Photovoltaic modules generate direct current (DC) electricity like a car battery. It is easier to send alternating current (AC) electricity over long distances, which is why it is so frequently used in electrical power grids, but this means that to make full use of the power from a solar panel it needs to be converted. This is often referred to as ‘Conditioning the Power’. When connected to the electrical grid through an inverter, the DC electricity is then converted to AC electricity so that it can be used in your home or business.
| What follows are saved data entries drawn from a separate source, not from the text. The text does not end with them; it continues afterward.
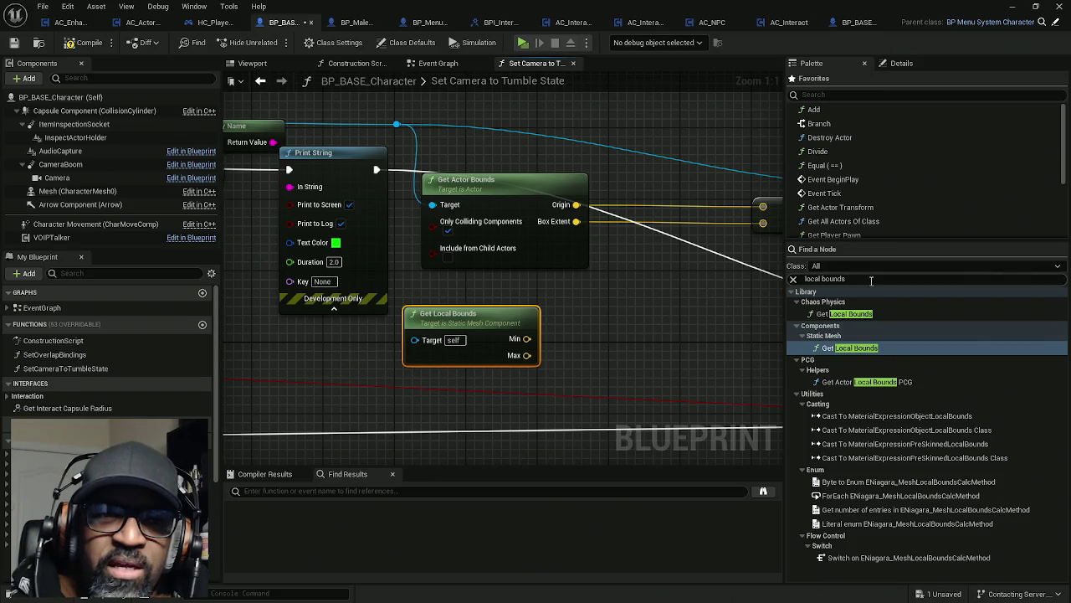
- Search 'transform' to add Make Relative Transform and Transform Location, plus an InspectActorHolder reference
{"action": "left_click", "coordinate": [871, 281]}
{"action": "type", "text": "transform"}
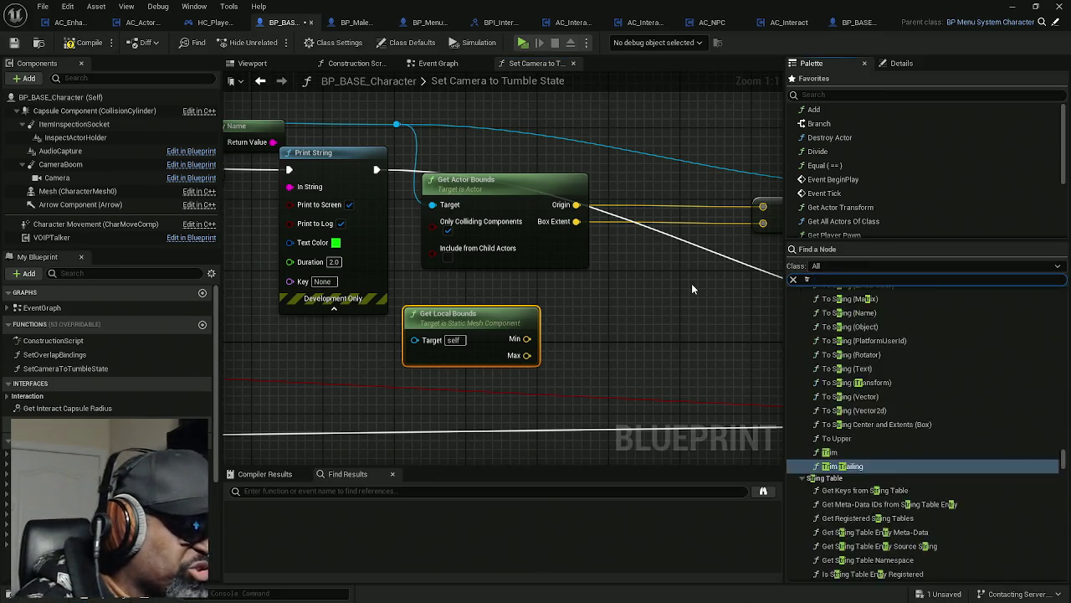
{"action": "left_click_drag", "start_coordinate": [862, 407], "coordinate": [590, 281]}
{"action": "mouse_move", "coordinate": [854, 490]}
{"action": "left_mouse_down"}
{"action": "mouse_move", "coordinate": [636, 396]}
{"action": "mouse_move", "coordinate": [644, 349]}
{"action": "left_mouse_up"}
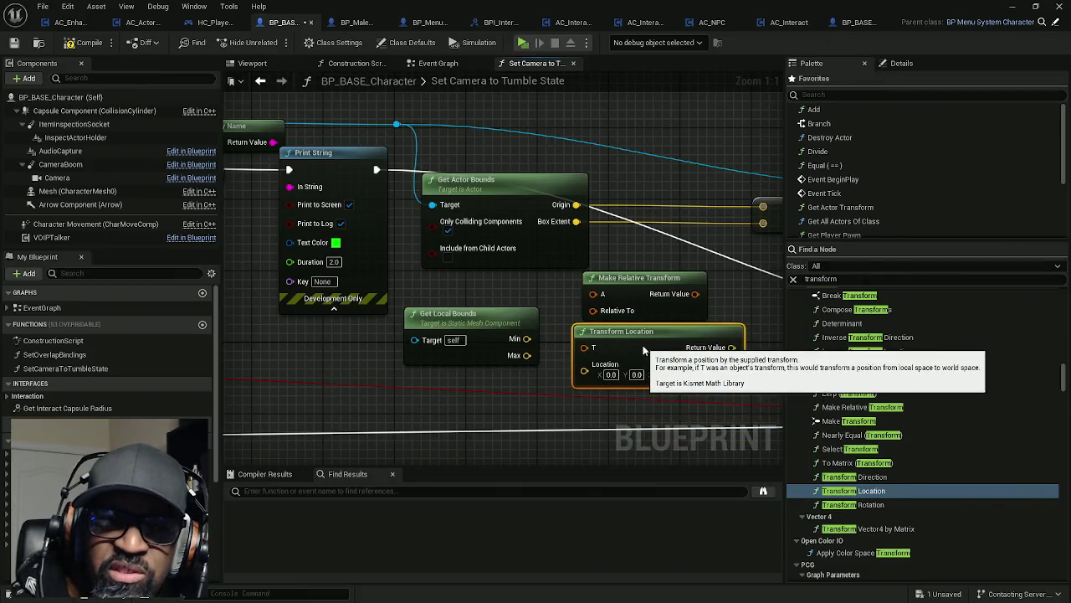
{"action": "left_click_drag", "start_coordinate": [643, 351], "coordinate": [643, 360]}
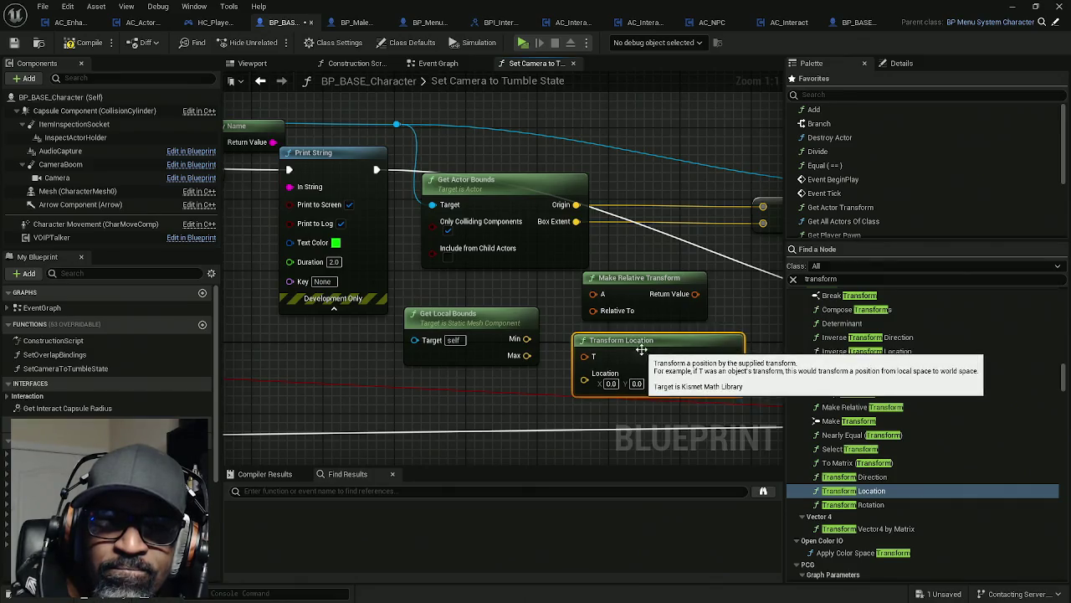
{"action": "scroll", "coordinate": [888, 410], "scroll_direction": "up", "scroll_amount": 2}
{"action": "scroll", "coordinate": [887, 412], "scroll_direction": "up", "scroll_amount": 1}
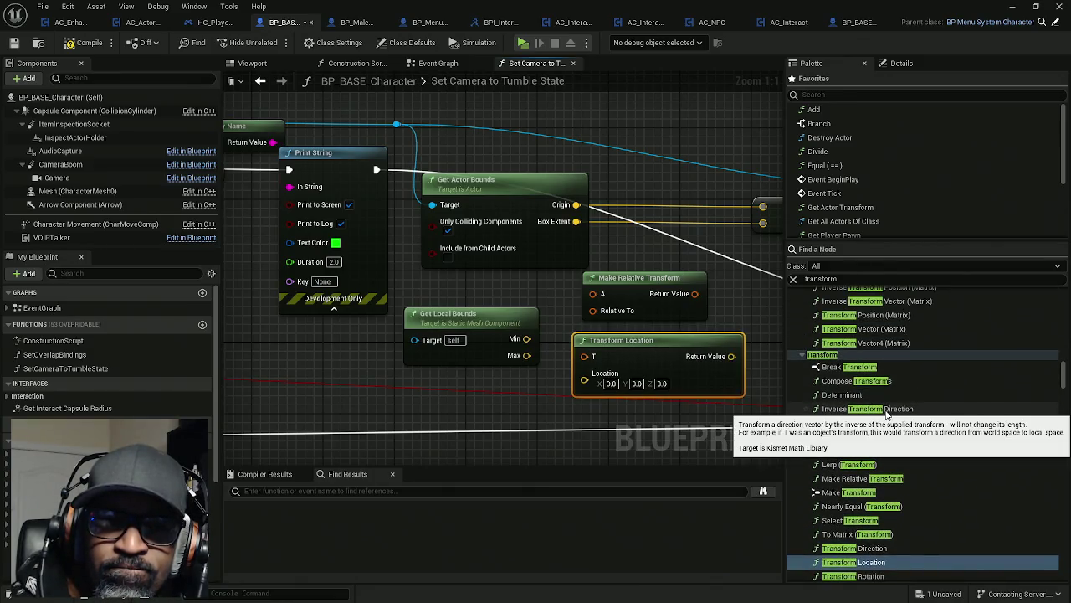
{"action": "scroll", "coordinate": [887, 412], "scroll_direction": "up", "scroll_amount": 3}
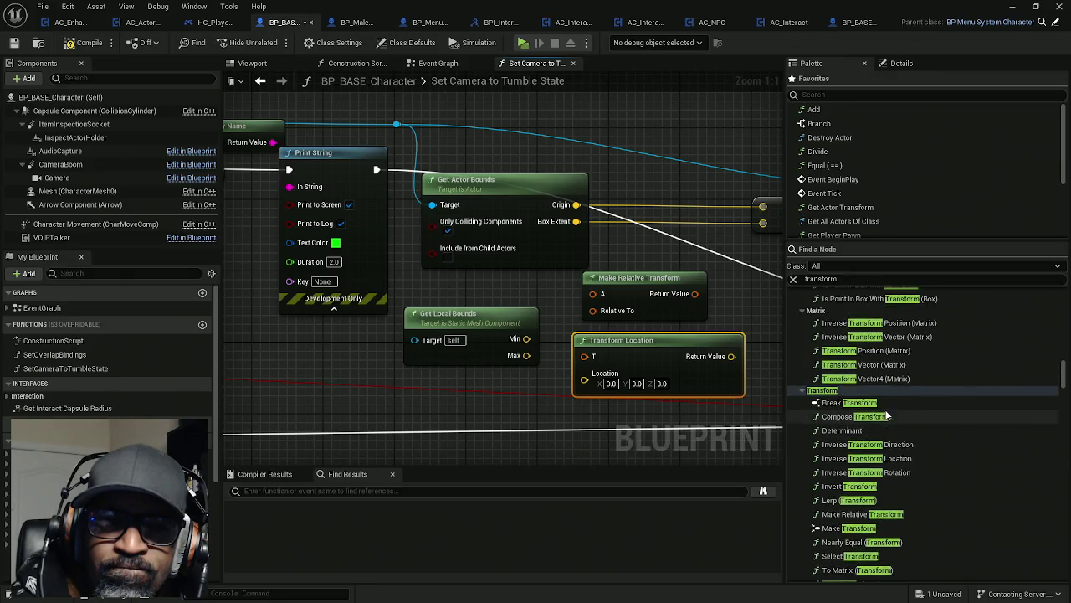
{"action": "scroll", "coordinate": [862, 397], "scroll_direction": "up", "scroll_amount": 1}
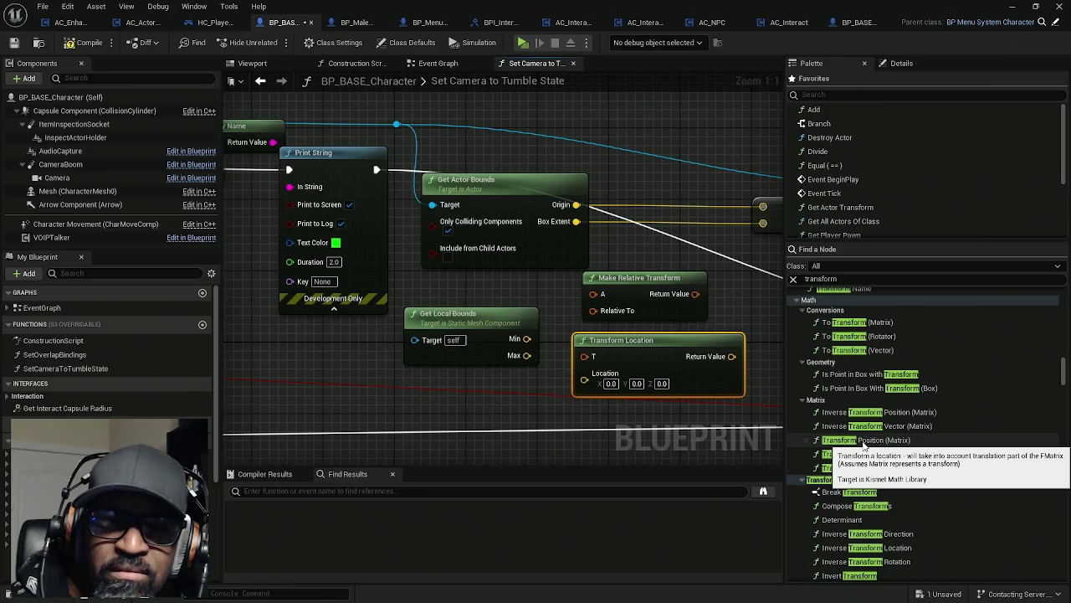
{"action": "scroll", "coordinate": [863, 445], "scroll_direction": "up", "scroll_amount": 1}
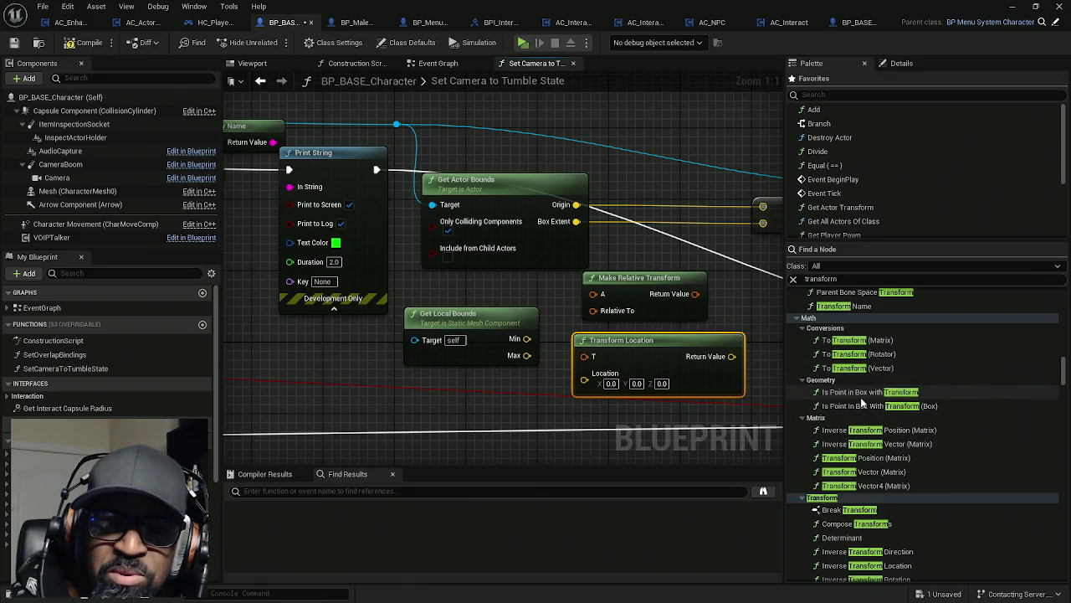
{"action": "left_click_drag", "start_coordinate": [627, 407], "coordinate": [600, 366]}
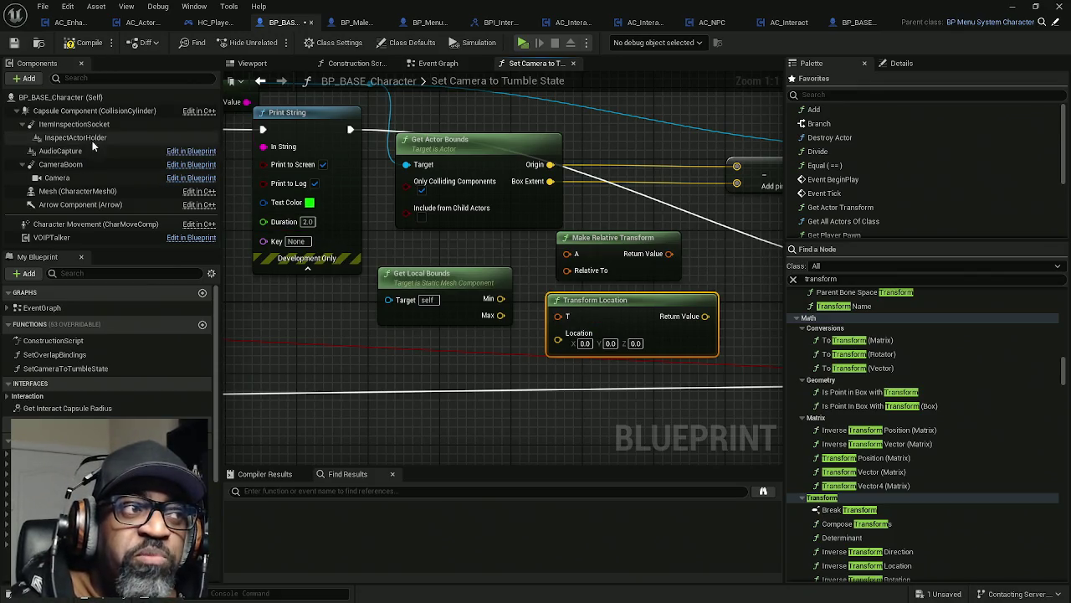
{"action": "mouse_move", "coordinate": [77, 137]}
{"action": "left_mouse_down"}
{"action": "mouse_move", "coordinate": [414, 303]}
{"action": "mouse_move", "coordinate": [409, 343]}
{"action": "left_mouse_up"}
Inverters also track the statistics of the power generation you are receiving from each individual panel so you know your system is functioning properly. A ground fault safety feature is built into each inverter to protect the system and ensures the supply is ‘grounded’ so any leaks run off safely and post no hazard. If you install an on-grid PV system, the inverter will feed any unused power back onto the electrical power grid. This allows for limited excessive energy to be placed back onto the grid allowing for a decrease to your energy consumption charges. With this type of installation, your home remains connected to the grid allowing you to access the power supply when your electricity needs over-exceed your PV system, such as in the evening. A bidirectional meter will be installed from your retailer for this use.

 

Battery Banks

Photovoltaic power generation is a great way to reduce your expenses and keep your appliances and other electrical needs powered however you may not want to send the power directly from the panels straight to your devices. Instead, you might want to be able to direct the energy to a battery bank allowing you to utilize the power based upon your needs any time of the day.

Batteries can be included in grid tied systems to provide backup power, but they are mostly used in off-grid systems. The number of batteries to be installed in your bank depends on your power usage needs, electrical needs, and the autonomy of the system. Most battery banks hold an average of 12 Volts DC to 48 Volts DC. The most common batteries are lead acid, AGM sealed and gels.